# [What you have to do]
Find the line containing "(179, 292) none -> [32,176,59,185] // Build" in the records below. Copy exactly that line and each one after it, ending at the line containing "[886,242,962,258] developer. ->", and nothing more.

[[ Material supplied, beginning ]]

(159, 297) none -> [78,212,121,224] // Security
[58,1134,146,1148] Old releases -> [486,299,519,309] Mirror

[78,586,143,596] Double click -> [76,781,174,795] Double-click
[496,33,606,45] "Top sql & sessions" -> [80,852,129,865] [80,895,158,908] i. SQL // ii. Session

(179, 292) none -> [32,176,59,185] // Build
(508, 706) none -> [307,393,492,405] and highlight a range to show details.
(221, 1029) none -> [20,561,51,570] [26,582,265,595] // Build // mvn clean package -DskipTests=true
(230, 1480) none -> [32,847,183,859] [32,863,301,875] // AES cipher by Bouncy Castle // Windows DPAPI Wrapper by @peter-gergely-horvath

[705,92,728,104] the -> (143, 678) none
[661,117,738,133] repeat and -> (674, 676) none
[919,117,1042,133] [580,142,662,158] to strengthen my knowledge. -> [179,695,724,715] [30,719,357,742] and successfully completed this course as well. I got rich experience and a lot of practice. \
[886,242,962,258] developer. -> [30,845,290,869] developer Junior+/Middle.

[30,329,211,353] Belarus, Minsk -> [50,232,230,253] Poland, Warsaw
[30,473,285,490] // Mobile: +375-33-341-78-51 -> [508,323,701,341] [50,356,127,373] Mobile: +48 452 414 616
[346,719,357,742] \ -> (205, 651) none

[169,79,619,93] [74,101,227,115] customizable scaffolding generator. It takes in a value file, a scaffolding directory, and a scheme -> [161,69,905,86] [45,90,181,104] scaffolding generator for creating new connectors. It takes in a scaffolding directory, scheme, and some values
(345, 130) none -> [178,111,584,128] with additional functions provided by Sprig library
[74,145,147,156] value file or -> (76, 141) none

[[ Material supplied, end ]]

# [Solution for this task]
(179, 292) none -> [32,176,59,185] // Build
(508, 706) none -> [307,393,492,405] and highlight a range to show details.
(221, 1029) none -> [20,561,51,570] [26,582,265,595] // Build // mvn clean package -DskipTests=true
(230, 1480) none -> [32,847,183,859] [32,863,301,875] // AES cipher by Bouncy Castle // Windows DPAPI Wrapper by @peter-gergely-horvath

[705,92,728,104] the -> (143, 678) none
[661,117,738,133] repeat and -> (674, 676) none
[919,117,1042,133] [580,142,662,158] to strengthen my knowledge. -> [179,695,724,715] [30,719,357,742] and successfully completed this course as well. I got rich experience and a lot of practice. \
[886,242,962,258] developer. -> [30,845,290,869] developer Junior+/Middle.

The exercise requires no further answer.